The APC in Ondo State has many credible individuals that can run for the governorship position. I would like to believe that the party is not deficient of credible people who desire to be governor.
However, it is one thing to show a desire to be a governor and another to be electable. That being said, I believe Omooba Jimi Odimayo should get the ticket.
Is it not too early to pitch your tent?
Well, maybe I differ from your ‘typical’ politician then! For me, I am quite blunt and straight to the point. Most people would say that is not a good political attribute; they have a right to their own opinion.
Why should Odimayo get the ticket?
First, he is credible and electable. There are some traits of a good leader, I have observed in Jimi: diligence, patience, passion and integrity.
He is a hardworking man, as his records show. He is very passionate about the change that Ondo State people clamoured for: industrialisation.
He patiently listens when people talk to him or advise him on issues. He speaks truthfully in a genuine manner; he is frank and does not change stories to suit narratives.
His integrity is intact, and he is not intimidated by people or names. Above all, he is very godly. He is electable, and there is no use supporting a man that is not electable.
The present governor is from the North Senatorial District and since it seems almost inevitable that he will not be coming back, the sympathy of Ondo indigenes in the spirit of rotation favours the Southern senatorial district where Omooba Jimi Odimayo hails from.
Finally, what can be done to encourage more female participation in politics?

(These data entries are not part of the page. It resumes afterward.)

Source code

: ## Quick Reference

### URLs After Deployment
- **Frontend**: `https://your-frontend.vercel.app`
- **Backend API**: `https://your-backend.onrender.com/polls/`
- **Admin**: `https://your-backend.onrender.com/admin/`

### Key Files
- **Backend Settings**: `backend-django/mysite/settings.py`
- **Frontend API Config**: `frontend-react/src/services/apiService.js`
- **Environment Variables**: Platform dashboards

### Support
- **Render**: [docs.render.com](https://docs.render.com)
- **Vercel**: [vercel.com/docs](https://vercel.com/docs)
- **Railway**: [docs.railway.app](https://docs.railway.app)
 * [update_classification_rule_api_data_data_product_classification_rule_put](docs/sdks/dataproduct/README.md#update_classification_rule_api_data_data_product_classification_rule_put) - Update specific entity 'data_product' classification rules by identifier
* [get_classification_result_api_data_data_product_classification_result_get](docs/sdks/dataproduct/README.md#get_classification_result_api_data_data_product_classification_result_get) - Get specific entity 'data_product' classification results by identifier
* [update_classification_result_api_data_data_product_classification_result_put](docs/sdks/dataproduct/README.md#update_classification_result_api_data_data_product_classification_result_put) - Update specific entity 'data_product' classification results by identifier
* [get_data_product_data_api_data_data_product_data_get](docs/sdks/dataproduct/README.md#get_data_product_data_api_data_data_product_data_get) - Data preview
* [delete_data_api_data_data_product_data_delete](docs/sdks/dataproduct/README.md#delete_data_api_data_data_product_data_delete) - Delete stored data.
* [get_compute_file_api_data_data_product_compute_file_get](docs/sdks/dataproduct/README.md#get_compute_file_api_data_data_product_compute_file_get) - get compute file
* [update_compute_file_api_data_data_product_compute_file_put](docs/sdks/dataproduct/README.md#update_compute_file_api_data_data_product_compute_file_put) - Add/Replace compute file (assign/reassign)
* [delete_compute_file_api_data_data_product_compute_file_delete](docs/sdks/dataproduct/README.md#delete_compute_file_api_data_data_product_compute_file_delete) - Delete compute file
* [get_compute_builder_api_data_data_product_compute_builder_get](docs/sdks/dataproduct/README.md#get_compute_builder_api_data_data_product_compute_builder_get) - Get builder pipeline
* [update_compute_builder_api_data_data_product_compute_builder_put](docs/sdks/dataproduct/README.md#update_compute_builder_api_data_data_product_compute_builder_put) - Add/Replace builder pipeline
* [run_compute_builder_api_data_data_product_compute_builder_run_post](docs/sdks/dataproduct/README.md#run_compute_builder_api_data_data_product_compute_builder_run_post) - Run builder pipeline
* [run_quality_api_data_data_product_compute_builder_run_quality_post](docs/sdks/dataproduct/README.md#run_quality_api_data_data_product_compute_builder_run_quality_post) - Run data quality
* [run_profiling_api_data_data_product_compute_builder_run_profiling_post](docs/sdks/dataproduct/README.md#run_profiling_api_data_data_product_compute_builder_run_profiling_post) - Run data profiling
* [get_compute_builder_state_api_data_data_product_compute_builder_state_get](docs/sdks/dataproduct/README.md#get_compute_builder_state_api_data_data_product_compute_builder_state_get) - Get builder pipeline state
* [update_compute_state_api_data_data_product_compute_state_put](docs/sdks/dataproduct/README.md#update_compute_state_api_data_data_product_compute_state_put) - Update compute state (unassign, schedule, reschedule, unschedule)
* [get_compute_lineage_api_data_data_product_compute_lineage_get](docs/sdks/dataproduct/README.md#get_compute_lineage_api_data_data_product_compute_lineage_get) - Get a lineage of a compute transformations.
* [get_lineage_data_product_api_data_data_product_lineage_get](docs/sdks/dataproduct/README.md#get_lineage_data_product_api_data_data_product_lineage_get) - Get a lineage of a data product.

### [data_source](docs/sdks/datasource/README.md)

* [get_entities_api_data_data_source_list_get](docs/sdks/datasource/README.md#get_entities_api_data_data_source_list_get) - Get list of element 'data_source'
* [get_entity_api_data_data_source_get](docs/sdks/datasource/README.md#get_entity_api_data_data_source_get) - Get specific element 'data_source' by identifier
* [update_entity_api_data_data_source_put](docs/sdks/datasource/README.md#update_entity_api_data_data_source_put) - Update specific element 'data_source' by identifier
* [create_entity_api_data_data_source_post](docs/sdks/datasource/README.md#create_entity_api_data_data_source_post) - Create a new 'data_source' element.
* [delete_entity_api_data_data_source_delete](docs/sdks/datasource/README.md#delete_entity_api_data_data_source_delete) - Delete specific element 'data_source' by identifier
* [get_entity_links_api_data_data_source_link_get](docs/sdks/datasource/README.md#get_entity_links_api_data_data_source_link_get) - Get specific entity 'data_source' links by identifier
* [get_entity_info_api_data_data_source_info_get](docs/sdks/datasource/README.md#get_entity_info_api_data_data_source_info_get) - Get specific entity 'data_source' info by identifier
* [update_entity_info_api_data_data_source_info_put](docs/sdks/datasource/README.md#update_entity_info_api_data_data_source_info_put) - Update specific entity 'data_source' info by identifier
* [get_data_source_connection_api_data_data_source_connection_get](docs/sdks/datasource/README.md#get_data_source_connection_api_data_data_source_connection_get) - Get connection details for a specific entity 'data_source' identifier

Generally, I try as much as possible not to play the gender card. This is because nobody gives you anything in life; you have got to take it, period! Listen, women in Nigeria have a unique opportunity to be at the helms of affairs politically; we have the population advantage and the youths are our children.
So, sincerely, if women cooperate and decide to support one another, we can easily have more women in elected positions.
Therefore, our failure to work together is our fault. The good news is that women in Ondo State are coming together and forging a united front to ensure our fairer treatment and to increase the inclusiveness of women in the politics of the state.
This positive development is evidenced by the surge in the number of women in the state that now vie for elected positions.
There is still more grounds to cover and it is advisable that women should not allow themselves to be relegated to just singing, dancing and noise-making during campaign rallies, but should come together at local, state and federal levels to say this is what we want for ourselves, our children and nation.
They should present this to prospective political office holders, listen and engage with them and whoever has the most to offer to the women folks should be supported and our children should be enlightened on who to follow. Until we do this, then we are just kidding!